Member of the Virginia House of Delegates from the Fluvanna and Goochland district
- In office January 13, 1904 – March 15, 1904
- Preceded by: David H. Leake
- Succeeded by: Pembroke Pettit

Personal details
- Born: February 14, 1878 Clifton, Fluvanna County, Virginia, U.S.
- Party: Democratic
- Spouse: Manella Cochran ​(m. 1901)​
- Children: 1
- Alma mater: University of Virginia School of Law (LLB)
- Occupation: Politician; lawyer;

= Ernest Alfonso Gray =

American politician (born 1878)

Ernest Alfonso Gray (born February 14, 1878) was an American politician and lawyer from Virginia. A Democrat, he served as a member of the Virginia House of Delegates, representing Fluvanna and Goochland counties in 1904.

==Early life and education==
Ernest Alfonso Gray was born on February 14, 1878, in Clifton, Fluvanna County, Virginia, to Betty Ann (née Leftwich) and Alfonso Alexander Gray. He was a descendant of Joel Leftwich, who served as a general in the War of 1812.
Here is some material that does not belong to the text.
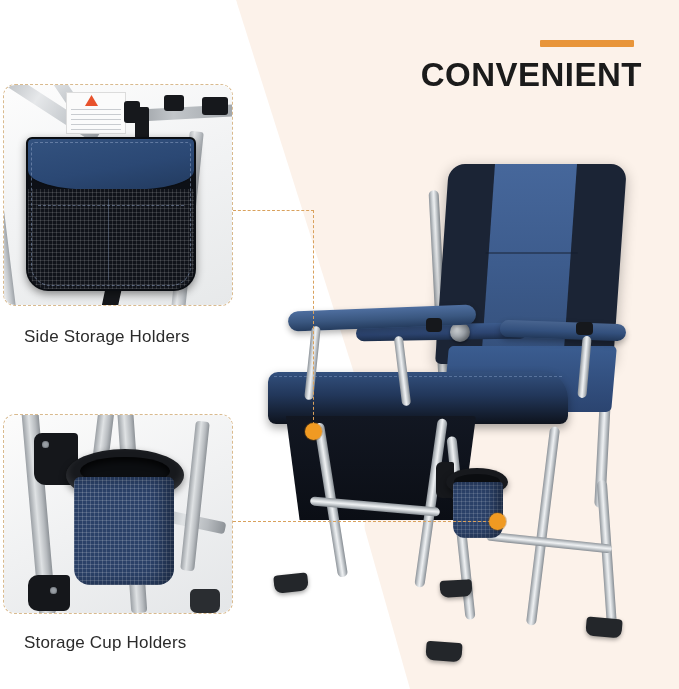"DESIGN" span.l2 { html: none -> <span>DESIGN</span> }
His early education was at Central High School and Edgewood High School in Palmyra, Virginia. He studied law at the University of Virginia School of Law starting in 1897. He graduated with a Bachelor of Laws and studied at the private law school of Professor Minor. He was a member of the Chi Phi fraternity.

==Career==
After graduating, Gray practiced law in Cincinnati, Ohio.

Gray was a Democrat. He served as a member of the Virginia House of Delegates, representing Fluvanna and Goochland counties.

==Personal life==
Gray married Manella Cochran of Houston, Texas, on September 12, 1901. They had one child, William Alfred. They lived in Richmond.